Exercise requirements:
Lines where the string "dmas" appears are to be copied from the entries below.
- - -
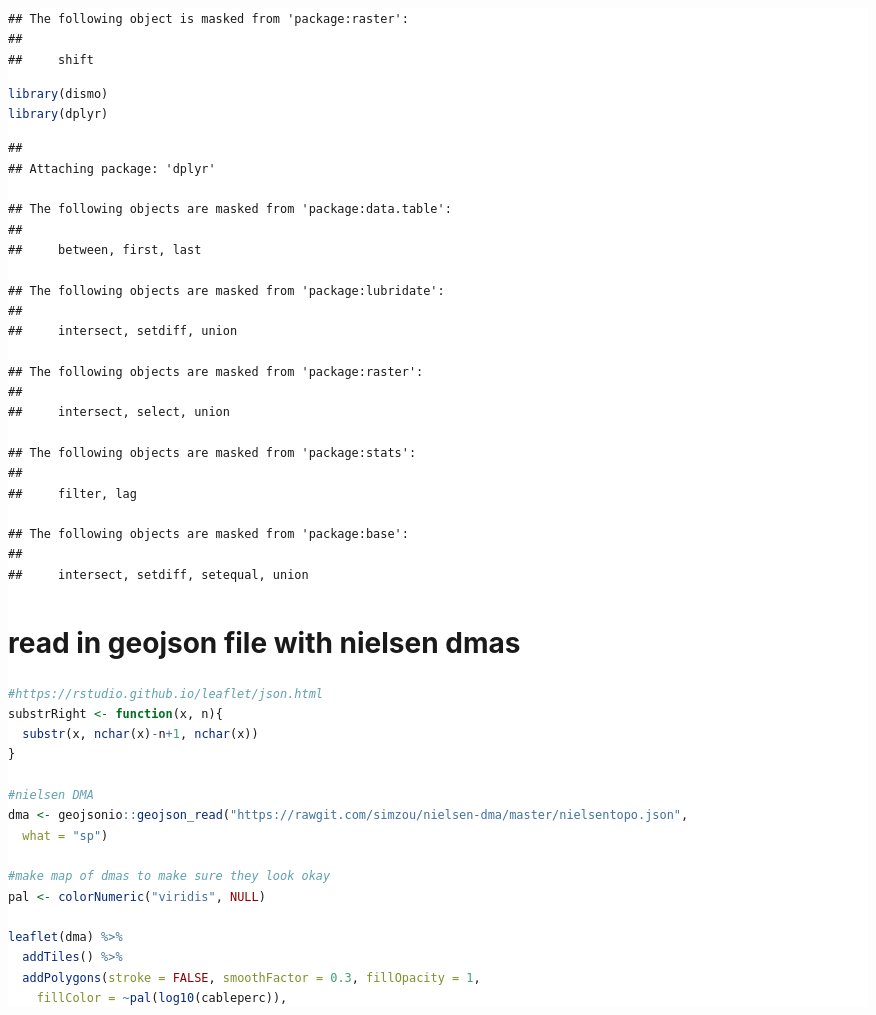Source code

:     ## The following object is masked from 'package:raster':
    ## 
    ##     shift

``` r
library(dismo)
library(dplyr)
```

    ## 
    ## Attaching package: 'dplyr'

    ## The following objects are masked from 'package:data.table':
    ## 
    ##     between, first, last

    ## The following objects are masked from 'package:lubridate':
    ## 
    ##     intersect, setdiff, union

    ## The following objects are masked from 'package:raster':
    ## 
    ##     intersect, select, union

    ## The following objects are masked from 'package:stats':
    ## 
    ##     filter, lag

    ## The following objects are masked from 'package:base':
    ## 
    ##     intersect, setdiff, setequal, union

read in geojson file with nielsen dmas
======================================

``` r
#https://rstudio.github.io/leaflet/json.html
substrRight <- function(x, n){
  substr(x, nchar(x)-n+1, nchar(x))
}

#nielsen DMA
dma <- geojsonio::geojson_read("https://rawgit.com/simzou/nielsen-dma/master/nielsentopo.json",
  what = "sp")

#make map of dmas to make sure they look okay
pal <- colorNumeric("viridis", NULL)

leaflet(dma) %>%
  addTiles() %>%
  addPolygons(stroke = FALSE, smoothFactor = 0.3, fillOpacity = 1,
    fillColor = ~pal(log10(cableperc)),
```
- - -
Answer for the task:
read in geojson file with nielsen dmas
#make map of dmas to make sure they look okay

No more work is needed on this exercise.